What’s the best environment for a Sunday roast? A pub gives you ample opportunity to relax into the Sunday papers with a decent pint while coming to terms with the number of calories consumed; a restaurant can feel a touch formal for what should be one of the week’s most relaxing feasts; and the home has the obvious downside of having to deal with the aftermath regardless of how capable a cook you are. Wouldn’t it be fantastic to combine the utility of your own home with quality cooking and a distinct lack of washing up? Hog and Apple might have just the thing.
That might sound like a tricky compromise to arrive at but since most things involve an element of compromise at the moment we seem able to tick all of those boxes. Obviously the enforced closure of the hospitality scene has left huge numbers of restaurateurs scrambling to reinvent themselves into something sustainable, even if only for the short term, but spare a thought for the event caterers hit just as hard. With gatherings off the table at the moment, there’re all manner of celebrations postponed that would have sustained the events industry throughout the summer months leaving yet more scope for reinvention. On a rather sombre side note, another impact of the lack of gatherings is the building up of a large number of families (including this one) collectively unable to mark the loss of loved ones. I do wonder if that will put a rather grim new revenue stream at the feet of the catering industry in 2021 as the desire to mark those losses can finally come to fruition.
Back in the here and now, event caterer Hog & Apple have been taking advantage of their familiarity with quality mass catering to explore at-home offerings that include Sunday roast, which I was treated to last weekend. Contactless delivery was of course the standard, and so common now that it’s hardly worth mentioning, as the day’s selection of foil containers arrived. The accompanying instructions were clear and easy to follow while promising to get the food from container to plate in an improbably brief 15 minutes, which turned out to be a promise delivered on after getting the oven up to temperature.
Sirloin of beef came cooked to rare which allows you to take it further as your preference demands. I was more than happy with that, so it only needed a quick warm through at the end of the time spent by the vegetables in the oven alongside Yorkshire puds that just needed a brief heating.

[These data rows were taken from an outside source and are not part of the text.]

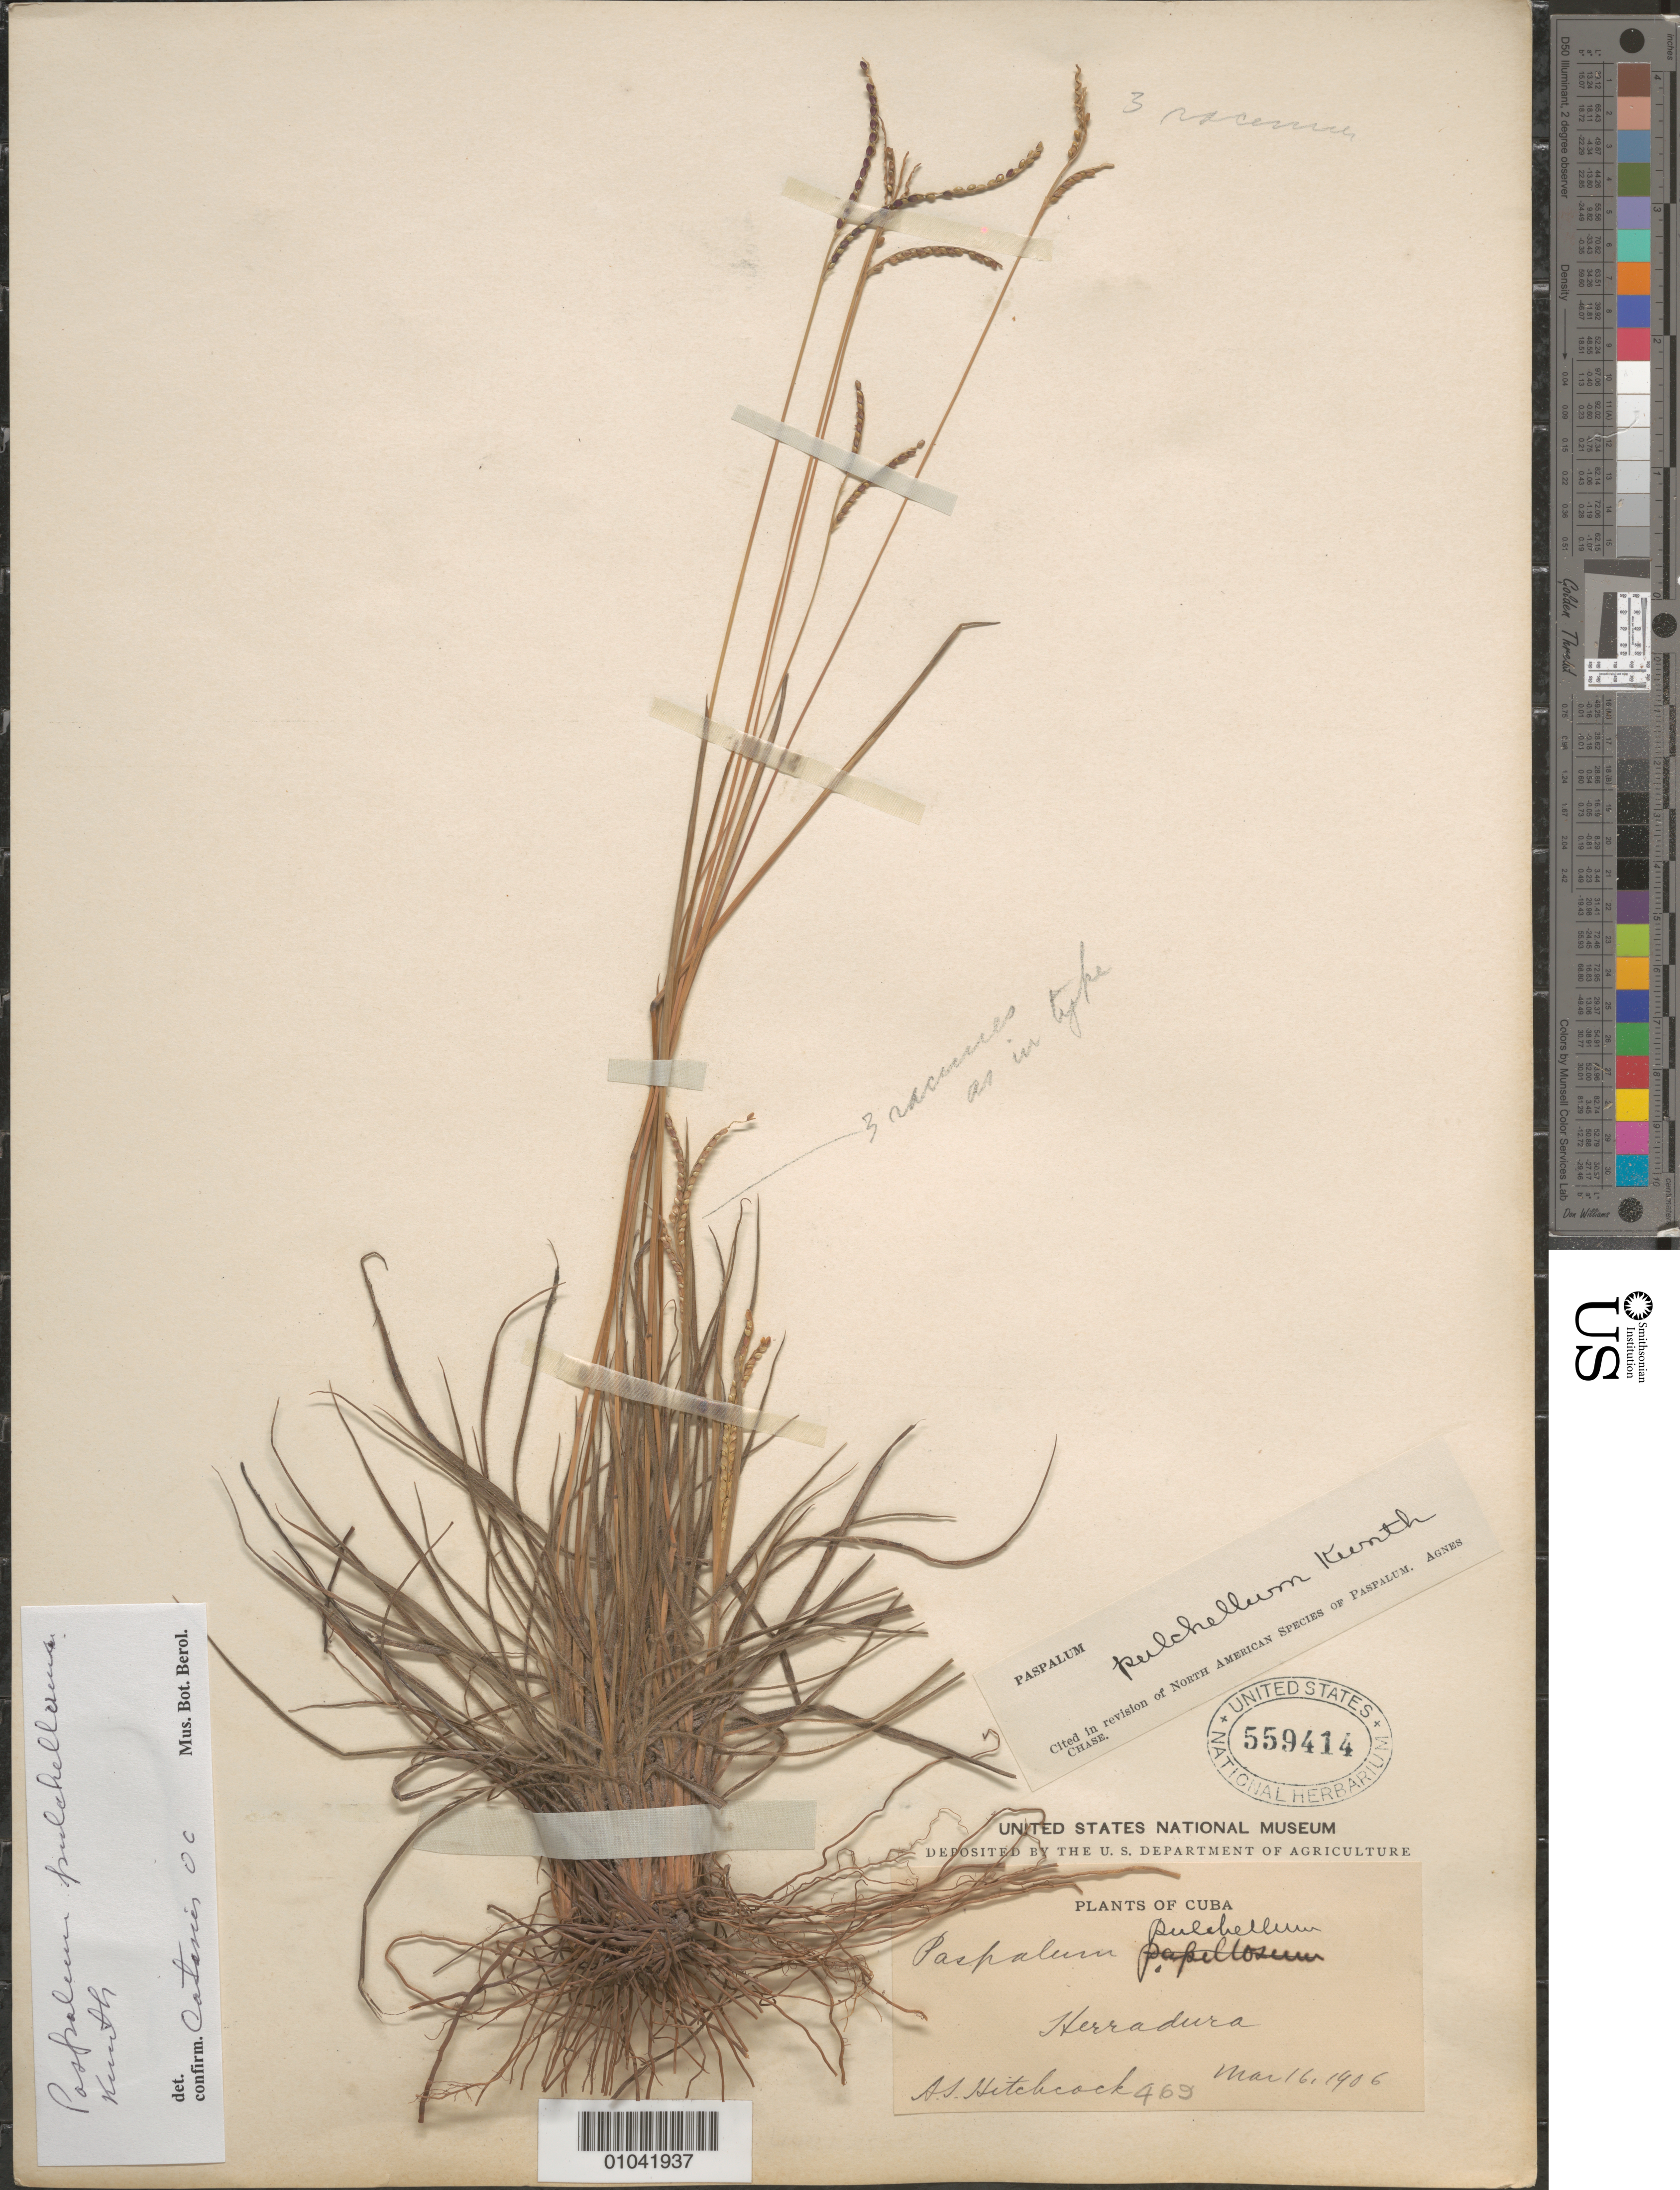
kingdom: Plantae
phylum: Tracheophyta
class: Liliopsida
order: Poales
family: Poaceae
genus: Paspalum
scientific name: Paspalum pulchellum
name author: Kunth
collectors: A. S. Hitchcock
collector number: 469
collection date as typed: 16 Mar 1906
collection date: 1906-03-16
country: Cuba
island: Cuba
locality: Herradura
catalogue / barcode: US 559414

This was, without exaggeration, one of the best Sunday roasts I’ve yet been lucky enough to encounter, with rich and unctuous gravy going beyond the call of duty to backdrop a range of superbly prepared vegetables and meat. The delightfully rare meat showed plenty of quality and the roots were clearly lovingly prepared, though there was a bit of divergence with the potato that might be unexpected. Rather than conventional roasties, the potato element was sliced, pressed and roasted. Roasties don’t always reheat as perfectly as one would hope so this worked ably as a substitute that caught a bit of colour on its top to make sure the crispy shell of a roast potato wasn’t absent. Also present and correct were cauliflower cheese, well risen Yorkshire Puddings, sticky red cabbage and braised savoy cabbage with bacon to make sure your plate groaned under the weight of this bounty. The final flourish was celeriac puree similar to one I enjoyed at Sticky Walnut over in Chester a year or so ago. Being one of my favourite veg, this was always going to encourage more affection for this lunch. One other thing worthy of note, there were plentiful leftovers even after what you see on these plates and there’s also the option to add on dessert.
So does it turn out that one’s own home is the perfect place to enjoy Sunday lunch when the experience is shorn of all the attendant chopping and washing? That’s an even more subjective answer than usual at the moment as we find our circumstances and options shifting on a weekly basis. Like so many of you, I’d happily break a finger (oh, just me?) for a lazy Sunday afternoon full of a Sunday roast in front of an open fire in a pub with the Sunday papers. But in the absence of that, you can still enjoy a top quality roast in your own home with fingers remaining unbroken.
Disclaimer: No charge was made for this meal, opinions are impartial.